Stephens on Cousins
F. G. Stephens begins his biography of Samuel Cousins with a prolonged discussion of the artist’s not being the “veritable Doyen” of the English engravers while acclaiming him as the oldest member of the Royal Academy. Then follows the more traditional narrative of Cousins’s life and work. Stephens tells Cousins’s child-prodigy story — his immense proclivity, since a young age, for drawing, especially portraits and copies of engravings. Stephens mentions Thomas Dyke Acland, the man whose early patronage helped Cousins pursue his career as an engraver by making it possible for him to move to London. Stephens does not mention another man who played an important role in the beginning of Cousins’s journey as an artist — Captain T. M. Bagnold, who, according to Alfred Whitman, an early biographer of the engraver, was so impressed by Cousins’s drawings, which he made at the age of eleven, that he recommended them to the attention of the London Society of Arts, effectively launching Cousins’s career.[1]
Stephens proceeds to describe Cousins’s apprenticeship with S. W. Reynolds, including an anecdote about their joint visit to the Ashburnham House in Sussex, where Cousins produced remarkably good “likenesses” of the family of the Earl of Ashburnham. Stephens continues by describing Cousins’s establishing himself as an independent artist before providing an impressive list of Cousins’s finest works—a list that, Stephens claims, he received from the artist himself. Stephens describes Cousins’s decision to retire and his somewhat sudden return to his profession, which resulted in the production of several “masterpieces,” including the reproduction of John Everett Millais’s Yes, which can be seen in J. P. Mayall’s photographic portrait. Strangely, Stephens neglects to mention this fact in his identification of the artworks in the photogravure. Another important work that Stephens fails to identify is the engraving by Jacobus Harrewijn after Jacques van Croes’s drawing of Peter Paul Rubens’s house — a strange omission, considering the engraving’s prominence in the composition.
From Stephens’s account, it seems that he did not know Cousins personally, at least not well. He claims to have communicated with him, probably by means of correspondence, which is how he obtained the list of works that Cousins considered his best. Stephens also cites biographical sketches of Cousins by Messrs. C. Pycroft and T. H. Ward, the engraver’s earliest biographers, meaning that he certainly did not know Cousins’s life story well enough to produce a biographical sketch without relying on the works of those who did.
[1] Alfred Whitman, Samuel Cousins (London: George Bell & Sons, 1904), 4.
Note:
In Artists at Home, Stephens maintains that Samuel Cousins was not the doyen of English engravers because he was sixteen months younger than George Thomas Doo, RA (January 6, 1800–November 13, 1886), the rightful owner of that distinction.

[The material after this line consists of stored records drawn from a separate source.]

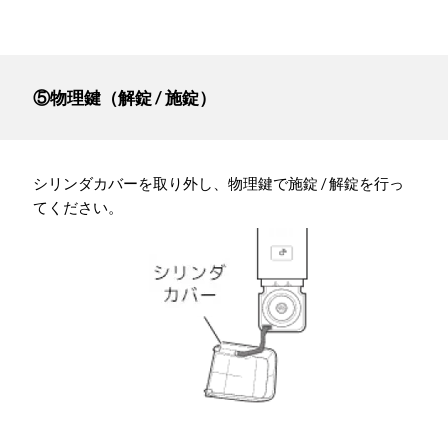
⑤物理鍵（解錠 / 施錠）
シリンダカバーを取り外し、物理鍵で施錠 / 解錠を行っ
てください。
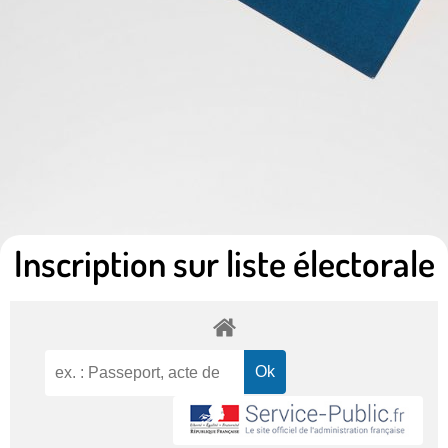
Inscription sur liste électorale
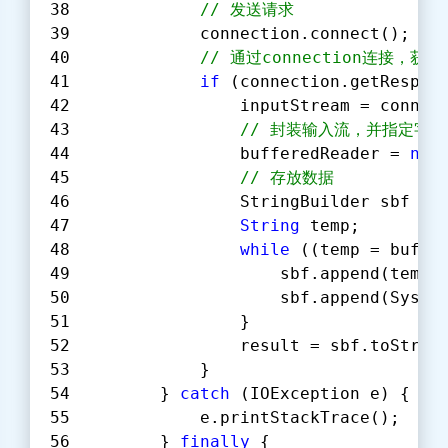
// 发送请求
            connection.connect();
// 通过connection连接，获
if
 (connection.getRespon
                inputStream = connec
// 封装输⼊流，并指定字符
                bufferedReader = 
new
// 存放数据
                StringBuilder sbf = 
String
 temp;
while
 ((temp = buffe
                    sbf.append(temp)
                    sbf.append(Syste
                }
                result = sbf.toStrin
            }
        } 
catch
 (IOException e) {
            e.printStackTrace();
        } 
finally
 {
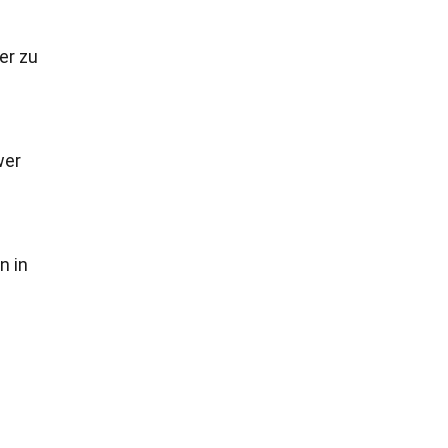
er zu
wer
n in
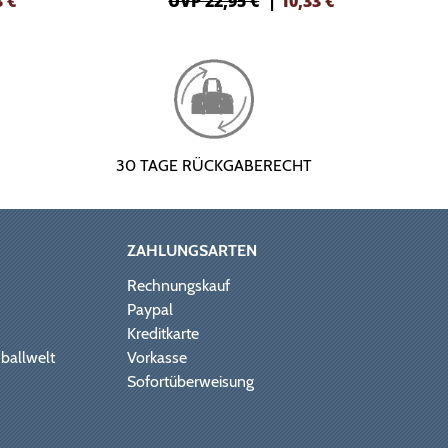
3
€
UVP 22,95 €
|
10,33
€
30 TAGE RÜCKGABERECHT
ZAHLUNGSARTEN
Rechnungskauf
Paypal
Kreditkarte
ballwelt
Vorkasse
Sofortüberweisung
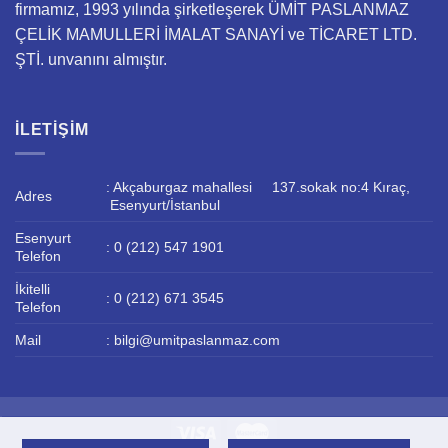
firmamız, 1993 yılında şirketleşerek ÜMİT PASLANMAZ
ÇELİK MAMULLERİ İMALAT SANAYİ ve TİCARET LTD.
ŞTİ. unvanını almıştır.
İLETIŞIM
: Akçaburgaz mahallesi 137.sokak no:4 Kıraç,
Adres
Esenyurt/İstanbul
Esenyurt
: 0 (212) 547 1901
Telefon
İkitelli
: 0 (212) 671 3545
Telefon
Mail
: bilgi@umitpaslanmaz.com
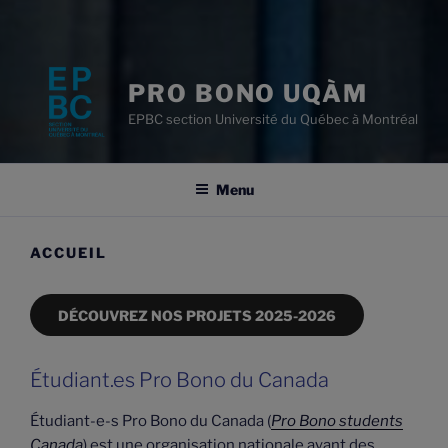
PRO BONO UQÀM
EPBC section Université du Québec à Montréal
Menu
ACCUEIL
DÉCOUVREZ NOS PROJETS 2025-2026
Étudiant.es Pro Bono du Canada
Étudiant-e-s Pro Bono du Canada (
Pro Bono students
Canada
) est une organisation nationale ayant des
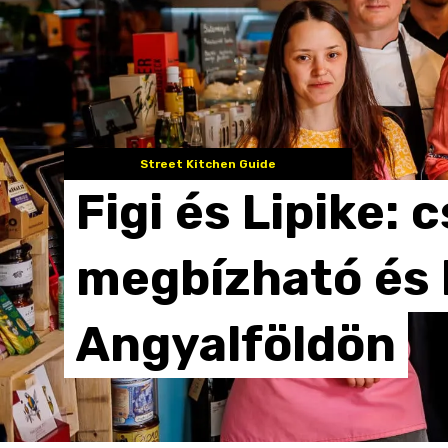
Street Kitchen Guide
Figi
és
Lipike:
c
megbízható
és
Angyalföldön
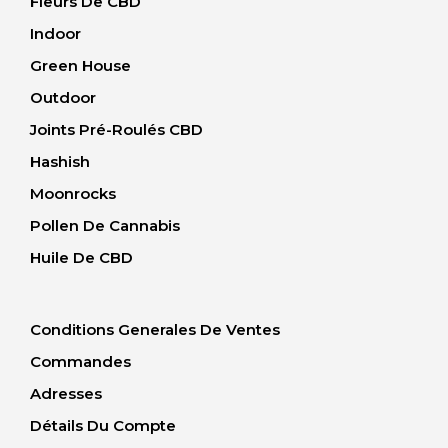
Fleurs De CBD
Indoor
Green House
Outdoor
Joints Pré-Roulés CBD
Hashish
Moonrocks
Pollen De Cannabis
Huile De CBD
Conditions Generales De Ventes
Commandes
Adresses
Détails Du Compte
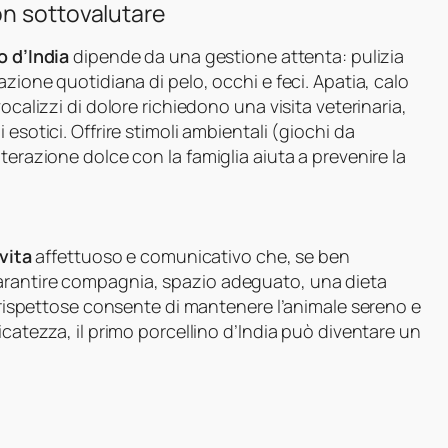
on sottovalutare
o d’India
dipende da una gestione attenta: pulizia
azione quotidiana di pelo, occhi e feci. Apatia, calo
ocalizzi di dolore richiedono una visita veterinaria,
esotici. Offrire stimoli ambientali (giochi da
terazione dolce con la famiglia aiuta a prevenire la
vita
affettuoso e comunicativo che, se ben
arantire compagnia, spazio adeguato, una dieta
i rispettose consente di mantenere l’animale sereno e
icatezza, il primo porcellino d’India può diventare un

But in his obituary notice of "the famous engraver who died on Saturday last," published in The Athenaeum on May 14, 1887, Stephens expands upon and amends that assertion, stating that Cousins "was not the doyen of English engravers until the recent deaths of Mr. Doo (his senior by sixteen months) and Mr. [Thomas] Webster," who had died in 1886. The article (published anonymously) opens with the statement that the memoir of Cousins in Artists at Home "was sanctioned and revised by him. The facts it gives are, therefore, unquestionably correct." [F. G. Stephens], "Samuel Cousins, Hon. Retired R.A.," The Athenaeum, no. 3107, May 14, 1887, pp. 646–48.